The 1993 Ohio State Buckeyes football team represented  Ohio State University in the 1993 NCAA Division I-A football season. The Buckeyes compiled a 10–1–1 record and were co-champions of the Big Ten Conference along with the Wisconsin Badgers (who received the Rose Bowl berth) including the 1993 Holiday Bowl in San Diego, where they won 28–21 against the Brigham Young Cougars.

Schedule

Game summaries

Rice

The 1993 Ohio State Buckeyes opened the season against the Rice Owls of the Southwest Conference by wearing 25th anniversary tribute uniforms for the 1968 team that won the NCAA Division I National Championship.  These tribute uniforms would remain the home uniform throughout the season.  The Buckeyes scored all 34 of their points before Rice added a touchdown late in the game.  Redshirt sophomore quarterback Bobby Hoying completed 13 passes for 144 yards and a score, junior wide receiver Joey Galloway had three catches for 92 yards and a touchdown, while senior running back Raymont Harris added 76 yards and a score on the ground.  Sophomore linebacker Lorenzo Styles lead the defense with nine tackles while Tim Patillo recorded an interception that was returned 17 yards.

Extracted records

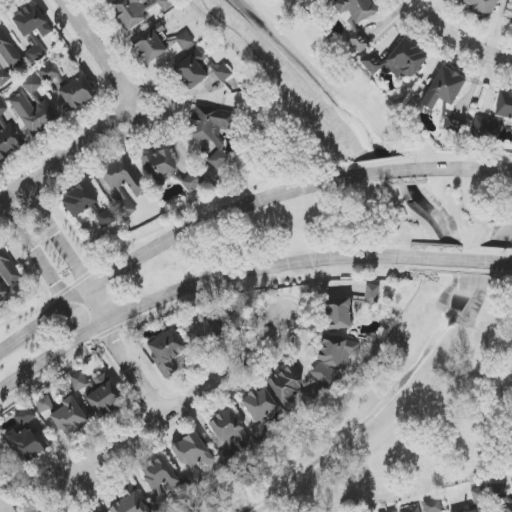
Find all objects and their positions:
building: (165, 4)
building: (479, 6)
building: (357, 8)
building: (128, 12)
building: (32, 21)
road: (456, 37)
building: (185, 40)
building: (358, 41)
road: (97, 50)
building: (36, 51)
building: (8, 56)
building: (398, 60)
building: (191, 70)
building: (54, 77)
building: (32, 84)
building: (444, 88)
building: (77, 92)
building: (34, 113)
building: (494, 119)
building: (210, 129)
building: (7, 136)
road: (67, 157)
building: (159, 165)
road: (463, 167)
road: (384, 170)
building: (124, 177)
building: (193, 181)
building: (79, 200)
building: (116, 213)
road: (212, 220)
road: (62, 239)
road: (39, 254)
road: (459, 262)
road: (508, 266)
building: (6, 272)
road: (254, 272)
building: (372, 294)
building: (339, 314)
building: (231, 317)
road: (41, 324)
building: (203, 333)
building: (166, 350)
road: (50, 357)
road: (125, 358)
building: (333, 360)
building: (79, 381)
building: (292, 388)
building: (103, 395)
building: (59, 401)
building: (44, 403)
road: (188, 404)
building: (260, 404)
building: (25, 416)
building: (70, 417)
building: (226, 425)
building: (28, 443)
building: (193, 456)
building: (159, 473)
building: (502, 496)
building: (481, 498)
building: (130, 501)
building: (427, 507)
building: (432, 507)
building: (475, 510)
building: (511, 511)
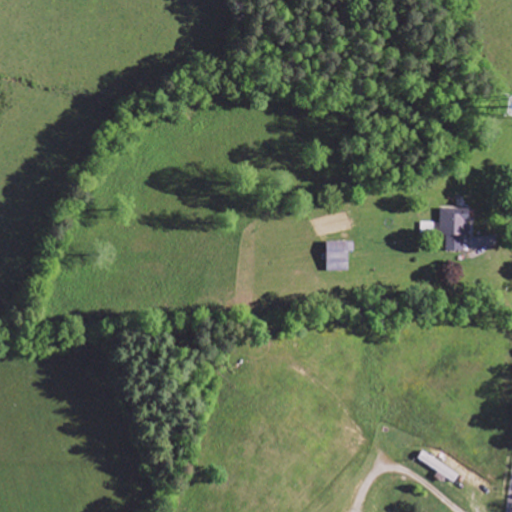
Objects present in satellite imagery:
building: (456, 227)
building: (340, 256)
building: (440, 467)
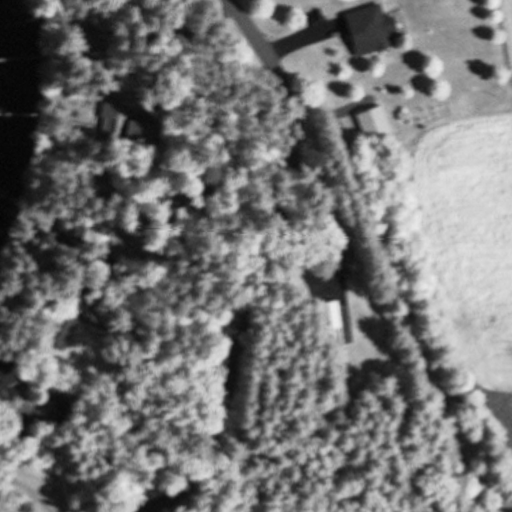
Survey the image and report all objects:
building: (367, 29)
building: (371, 122)
building: (126, 128)
building: (67, 231)
building: (339, 252)
road: (264, 263)
building: (327, 314)
building: (61, 324)
building: (59, 402)
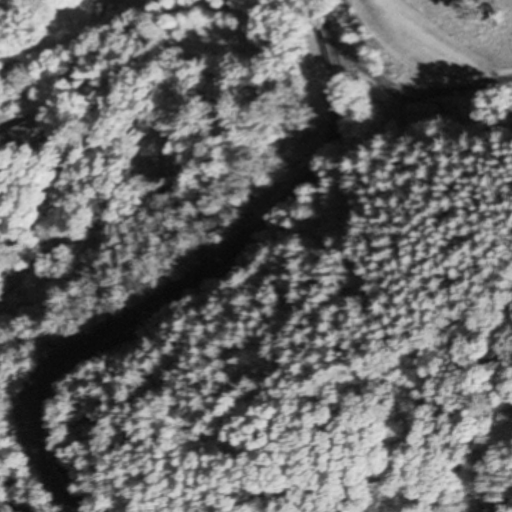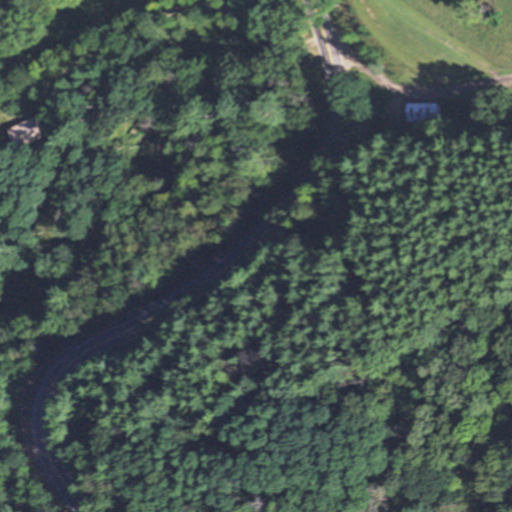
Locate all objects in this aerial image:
road: (411, 97)
building: (422, 113)
building: (29, 135)
road: (213, 278)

__WHAT YOU SHOULD DO__.
Transcribe the passage from the Ohio State football article, from "The 1993 Ohio State Buckeyes opened" up to and including "returned 17 yards.". The records have no connection to the text.

__CORRECT OUTPUT__.
The 1993 Ohio State Buckeyes opened the season against the Rice Owls of the Southwest Conference by wearing 25th anniversary tribute uniforms for the 1968 team that won the NCAA Division I National Championship.  These tribute uniforms would remain the home uniform throughout the season.  The Buckeyes scored all 34 of their points before Rice added a touchdown late in the game.  Redshirt sophomore quarterback Bobby Hoying completed 13 passes for 144 yards and a score, junior wide receiver Joey Galloway had three catches for 92 yards and a touchdown, while senior running back Raymont Harris added 76 yards and a score on the ground.  Sophomore linebacker Lorenzo Styles lead the defense with nine tackles while Tim Patillo recorded an interception that was returned 17 yards.